On a Sunday afternoon, a small group of visitors gathers at the feet of the stone pharaoh in the lobby of the Metropolitan Museum of Art. They are there to meet Dr. Andrew Lear, who organizes a tour of “shady ladies” at the Met. What’s a shady lady? Consider the women you see sketched in French paintings, depicted on ancient Greek bowls or carved out of Roman marble—some weren’t as demure as they may seem. Many of them were courtesans, glamorous and seductive. Some were mistresses. A few pioneered rebellious movements. They all have stories. And that’s where Lear comes in.
Courtesy, Shady Ladies Tours
The Shady Ladies tour presents art through a queer lens and, like Lear’s other offerings, takes an informative and often hilarious jaunt through history. Lear, an openly gay art historian and professor, is disarming and charismatic, determined to turn centuries of art into easily digestible vignettes.
His other popular tour is Gay Secrets of The Met, a two-hour examination of the hidden queer lives and stories behind the paintings and sculptures. If you want to learn about the love affairs, secret longings and unabashed homosexuality depicted in the museum’s collection of artworks, Lear has the details.
The Shady Ladies tour starts in the Met’s Greek and Roman art hall, with visitors huddling around ancient wine glasses (actually bowls). The bowls’ surfaces depict young naked boys and half-dressed prostitutes in bed with married upper-class men. Just as we count on People magazine today for a glimpse of how the 1 percent lives, ancient Greeks used these wine bowls to reflect the lives of their rich and famous citizens.
Courtesy, Shady Ladies Tours
From there, the tour heads to the Roman Sculpture Court, where Lear points out a marble statue of Aphrodite that resides next to busts of the Roman emperor Hadrian and his teenage male lover, Antinous. Lear’s recounting of the men’s relationship—highlighted as well in the Gay Secrets tour—will leave you wondering why the story doesn’t have its own HBO series (though it does have a new opera by NYC-based singer-songwriter Rufus Wainwright).
Courtesy, Shady Ladies Tours
The walk proceeds to old-world Japan, where the discussion centers on geishas and the pleasure centers located just outside the walls of many great cities.

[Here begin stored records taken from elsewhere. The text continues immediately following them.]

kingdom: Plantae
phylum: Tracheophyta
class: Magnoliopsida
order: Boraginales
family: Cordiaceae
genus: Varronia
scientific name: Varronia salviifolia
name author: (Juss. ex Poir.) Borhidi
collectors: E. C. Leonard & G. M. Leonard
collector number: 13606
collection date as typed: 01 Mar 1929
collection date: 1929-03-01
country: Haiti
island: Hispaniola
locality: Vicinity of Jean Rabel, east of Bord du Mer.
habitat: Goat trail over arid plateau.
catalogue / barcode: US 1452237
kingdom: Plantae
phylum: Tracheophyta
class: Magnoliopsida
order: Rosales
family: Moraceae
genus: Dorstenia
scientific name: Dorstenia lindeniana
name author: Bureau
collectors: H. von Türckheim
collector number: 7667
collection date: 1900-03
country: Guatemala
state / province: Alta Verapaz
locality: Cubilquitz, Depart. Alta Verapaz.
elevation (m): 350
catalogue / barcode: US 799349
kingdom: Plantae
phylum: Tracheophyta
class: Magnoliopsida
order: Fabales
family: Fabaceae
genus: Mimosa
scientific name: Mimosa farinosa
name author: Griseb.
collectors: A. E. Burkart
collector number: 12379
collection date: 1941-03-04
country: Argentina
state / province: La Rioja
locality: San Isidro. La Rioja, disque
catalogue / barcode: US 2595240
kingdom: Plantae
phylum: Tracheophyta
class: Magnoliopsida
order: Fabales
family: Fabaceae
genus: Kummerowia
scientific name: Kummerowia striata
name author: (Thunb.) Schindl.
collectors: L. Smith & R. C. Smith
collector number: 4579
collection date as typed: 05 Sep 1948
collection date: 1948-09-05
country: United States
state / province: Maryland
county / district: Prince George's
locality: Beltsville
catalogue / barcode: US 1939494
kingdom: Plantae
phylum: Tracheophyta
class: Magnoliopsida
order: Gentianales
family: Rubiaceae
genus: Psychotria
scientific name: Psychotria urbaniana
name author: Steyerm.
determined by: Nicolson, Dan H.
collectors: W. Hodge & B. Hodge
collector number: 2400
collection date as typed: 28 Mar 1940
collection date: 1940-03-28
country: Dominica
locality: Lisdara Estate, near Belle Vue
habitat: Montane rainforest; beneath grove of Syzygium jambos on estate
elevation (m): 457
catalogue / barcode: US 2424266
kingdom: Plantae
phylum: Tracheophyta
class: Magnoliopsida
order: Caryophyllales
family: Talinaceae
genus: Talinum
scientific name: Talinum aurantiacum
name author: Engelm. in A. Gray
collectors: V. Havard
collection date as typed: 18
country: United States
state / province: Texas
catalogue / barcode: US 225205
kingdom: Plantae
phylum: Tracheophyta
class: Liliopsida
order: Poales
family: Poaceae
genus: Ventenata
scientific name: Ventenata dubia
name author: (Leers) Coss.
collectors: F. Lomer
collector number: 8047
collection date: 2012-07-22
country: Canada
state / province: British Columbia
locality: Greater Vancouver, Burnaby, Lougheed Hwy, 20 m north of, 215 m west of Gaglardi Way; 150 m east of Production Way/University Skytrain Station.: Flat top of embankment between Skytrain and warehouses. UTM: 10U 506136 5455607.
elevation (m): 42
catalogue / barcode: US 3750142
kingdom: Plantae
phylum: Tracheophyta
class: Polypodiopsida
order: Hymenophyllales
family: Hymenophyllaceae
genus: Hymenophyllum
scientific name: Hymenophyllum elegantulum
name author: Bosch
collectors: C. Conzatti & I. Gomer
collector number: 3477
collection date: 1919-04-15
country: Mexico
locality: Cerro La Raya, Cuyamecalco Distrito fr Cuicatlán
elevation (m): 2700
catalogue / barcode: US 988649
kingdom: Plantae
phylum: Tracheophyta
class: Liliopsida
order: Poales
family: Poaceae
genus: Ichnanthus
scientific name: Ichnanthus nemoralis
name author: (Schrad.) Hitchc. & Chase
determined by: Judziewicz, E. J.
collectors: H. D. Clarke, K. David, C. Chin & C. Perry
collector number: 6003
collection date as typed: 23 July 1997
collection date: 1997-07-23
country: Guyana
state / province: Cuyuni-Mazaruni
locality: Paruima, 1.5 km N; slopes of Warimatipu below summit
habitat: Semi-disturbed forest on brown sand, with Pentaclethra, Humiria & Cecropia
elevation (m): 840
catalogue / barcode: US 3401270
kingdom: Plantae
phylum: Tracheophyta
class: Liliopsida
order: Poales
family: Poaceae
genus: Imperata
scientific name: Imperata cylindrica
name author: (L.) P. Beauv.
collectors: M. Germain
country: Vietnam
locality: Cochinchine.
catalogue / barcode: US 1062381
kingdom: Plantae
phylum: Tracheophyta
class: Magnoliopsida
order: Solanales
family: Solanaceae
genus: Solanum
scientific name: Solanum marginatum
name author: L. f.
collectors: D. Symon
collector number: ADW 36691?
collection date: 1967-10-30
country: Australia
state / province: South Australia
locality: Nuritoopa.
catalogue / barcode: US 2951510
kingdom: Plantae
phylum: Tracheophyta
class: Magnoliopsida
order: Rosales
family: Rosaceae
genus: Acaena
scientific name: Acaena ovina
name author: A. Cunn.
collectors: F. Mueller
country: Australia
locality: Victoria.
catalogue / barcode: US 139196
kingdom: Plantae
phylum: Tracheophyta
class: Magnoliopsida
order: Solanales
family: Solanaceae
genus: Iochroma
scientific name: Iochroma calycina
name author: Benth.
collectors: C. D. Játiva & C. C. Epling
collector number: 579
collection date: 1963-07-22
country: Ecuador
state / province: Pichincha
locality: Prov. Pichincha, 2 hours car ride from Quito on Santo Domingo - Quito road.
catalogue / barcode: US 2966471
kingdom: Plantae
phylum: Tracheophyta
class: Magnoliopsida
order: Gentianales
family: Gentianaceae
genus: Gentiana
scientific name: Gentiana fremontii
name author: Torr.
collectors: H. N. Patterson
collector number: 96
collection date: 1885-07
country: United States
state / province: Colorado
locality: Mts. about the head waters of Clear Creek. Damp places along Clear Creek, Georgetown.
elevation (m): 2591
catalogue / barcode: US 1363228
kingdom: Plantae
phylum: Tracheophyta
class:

After a brief stop in Britain, the tour ends in France with an examination of Henri de Toulouse-Lautrec’s The Sofa, a blandly titled painting showing two lesbian sex workers sharing a loving gaze, followed by a look at Degas’ paintings of ballerinas. Closer inspection reveals that the dancers’ angelic appearance may somewhat belie their virtuousness. It’s a fascinating end to a free-flowing journey that’s fun, occasionally poignant and a refreshingly different way to experience the museum’s expansive collection.